───── LISTED ENTRIES ─────
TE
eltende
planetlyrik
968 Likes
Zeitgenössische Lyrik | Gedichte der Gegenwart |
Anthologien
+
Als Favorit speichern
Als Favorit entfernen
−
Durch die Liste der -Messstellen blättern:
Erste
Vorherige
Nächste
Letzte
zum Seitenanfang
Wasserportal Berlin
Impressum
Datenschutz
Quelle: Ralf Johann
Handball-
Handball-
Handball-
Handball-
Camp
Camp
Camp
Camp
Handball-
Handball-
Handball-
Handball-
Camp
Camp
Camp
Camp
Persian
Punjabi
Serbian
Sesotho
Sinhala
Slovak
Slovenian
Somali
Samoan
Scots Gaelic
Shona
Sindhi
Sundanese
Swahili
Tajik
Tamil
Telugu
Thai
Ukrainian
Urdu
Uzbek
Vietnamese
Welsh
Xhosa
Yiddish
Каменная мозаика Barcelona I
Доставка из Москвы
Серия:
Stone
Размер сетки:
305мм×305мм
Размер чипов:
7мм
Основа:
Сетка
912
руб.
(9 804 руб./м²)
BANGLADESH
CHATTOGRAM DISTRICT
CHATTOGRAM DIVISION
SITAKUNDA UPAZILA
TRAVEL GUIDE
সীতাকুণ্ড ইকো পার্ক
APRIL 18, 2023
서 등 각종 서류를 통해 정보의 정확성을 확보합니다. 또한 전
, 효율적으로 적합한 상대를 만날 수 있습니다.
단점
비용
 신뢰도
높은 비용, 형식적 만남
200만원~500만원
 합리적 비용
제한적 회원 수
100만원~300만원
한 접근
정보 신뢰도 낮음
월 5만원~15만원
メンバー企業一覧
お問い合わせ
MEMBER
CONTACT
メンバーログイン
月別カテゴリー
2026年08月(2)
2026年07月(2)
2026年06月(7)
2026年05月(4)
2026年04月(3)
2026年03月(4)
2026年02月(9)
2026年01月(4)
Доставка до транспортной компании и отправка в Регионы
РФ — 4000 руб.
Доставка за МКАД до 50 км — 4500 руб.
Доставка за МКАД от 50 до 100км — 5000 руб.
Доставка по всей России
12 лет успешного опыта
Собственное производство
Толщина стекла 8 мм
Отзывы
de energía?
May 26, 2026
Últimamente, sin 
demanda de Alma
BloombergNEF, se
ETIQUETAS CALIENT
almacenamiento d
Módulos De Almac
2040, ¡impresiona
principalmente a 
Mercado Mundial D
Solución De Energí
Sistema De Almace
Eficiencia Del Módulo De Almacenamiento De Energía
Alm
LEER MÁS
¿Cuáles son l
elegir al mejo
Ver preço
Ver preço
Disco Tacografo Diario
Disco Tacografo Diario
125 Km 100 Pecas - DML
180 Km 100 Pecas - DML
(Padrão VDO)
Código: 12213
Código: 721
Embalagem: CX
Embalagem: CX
─────
DESCRIPTION OF THE TASK: Could you restate every entry verbatim, please?

ANSWER SECTION:
TE
eltende
planetlyrik
968 Likes
Zeitgenössische Lyrik | Gedichte der Gegenwart |
Anthologien
+
Als Favorit speichern
Als Favorit entfernen
−
Durch die Liste der -Messstellen blättern:
Erste
Vorherige
Nächste
Letzte
zum Seitenanfang
Wasserportal Berlin
Impressum
Datenschutz
Quelle: Ralf Johann
Handball-
Handball-
Handball-
Handball-
Camp
Camp
Camp
Camp
Handball-
Handball-
Handball-
Handball-
Camp
Camp
Camp
Camp
Persian
Punjabi
Serbian
Sesotho
Sinhala
Slovak
Slovenian
Somali
Samoan
Scots Gaelic
Shona
Sindhi
Sundanese
Swahili
Tajik
Tamil
Telugu
Thai
Ukrainian
Urdu
Uzbek
Vietnamese
Welsh
Xhosa
Yiddish
Каменная мозаика Barcelona I
Доставка из Москвы
Серия:
Stone
Размер сетки:
305мм×305мм
Размер чипов:
7мм
Основа:
Сетка
912
руб.
(9 804 руб./м²)
BANGLADESH
CHATTOGRAM DISTRICT
CHATTOGRAM DIVISION
SITAKUNDA UPAZILA
TRAVEL GUIDE
সীতাকুণ্ড ইকো পার্ক
APRIL 18, 2023
서 등 각종 서류를 통해 정보의 정확성을 확보합니다. 또한 전
, 효율적으로 적합한 상대를 만날 수 있습니다.
단점
비용
 신뢰도
높은 비용, 형식적 만남
200만원~500만원
 합리적 비용
제한적 회원 수
100만원~300만원
한 접근
정보 신뢰도 낮음
월 5만원~15만원
メンバー企業一覧
お問い合わせ
MEMBER
CONTACT
メンバーログイン
月別カテゴリー
2026年08月(2)
2026年07月(2)
2026年06月(7)
2026年05月(4)
2026年04月(3)
2026年03月(4)
2026年02月(9)
2026年01月(4)
Доставка до транспортной компании и отправка в Регионы
РФ — 4000 руб.
Доставка за МКАД до 50 км — 4500 руб.
Доставка за МКАД от 50 до 100км — 5000 руб.
Доставка по всей России
12 лет успешного опыта
Собственное производство
Толщина стекла 8 мм
Отзывы
de energía?
May 26, 2026
Últimamente, sin 
demanda de Alma
BloombergNEF, se
ETIQUETAS CALIENT
almacenamiento d
Módulos De Almac
2040, ¡impresiona
principalmente a 
Mercado Mundial D
Solución De Energí
Sistema De Almace
Eficiencia Del Módulo De Almacenamiento De Energía
Alm
LEER MÁS
¿Cuáles son l
elegir al mejo
Ver preço
Ver preço
Disco Tacografo Diario
Disco Tacografo Diario
125 Km 100 Pecas - DML
180 Km 100 Pecas - DML
(Padrão VDO)
Código: 12213
Código: 721
Embalagem: CX
Embalagem: CX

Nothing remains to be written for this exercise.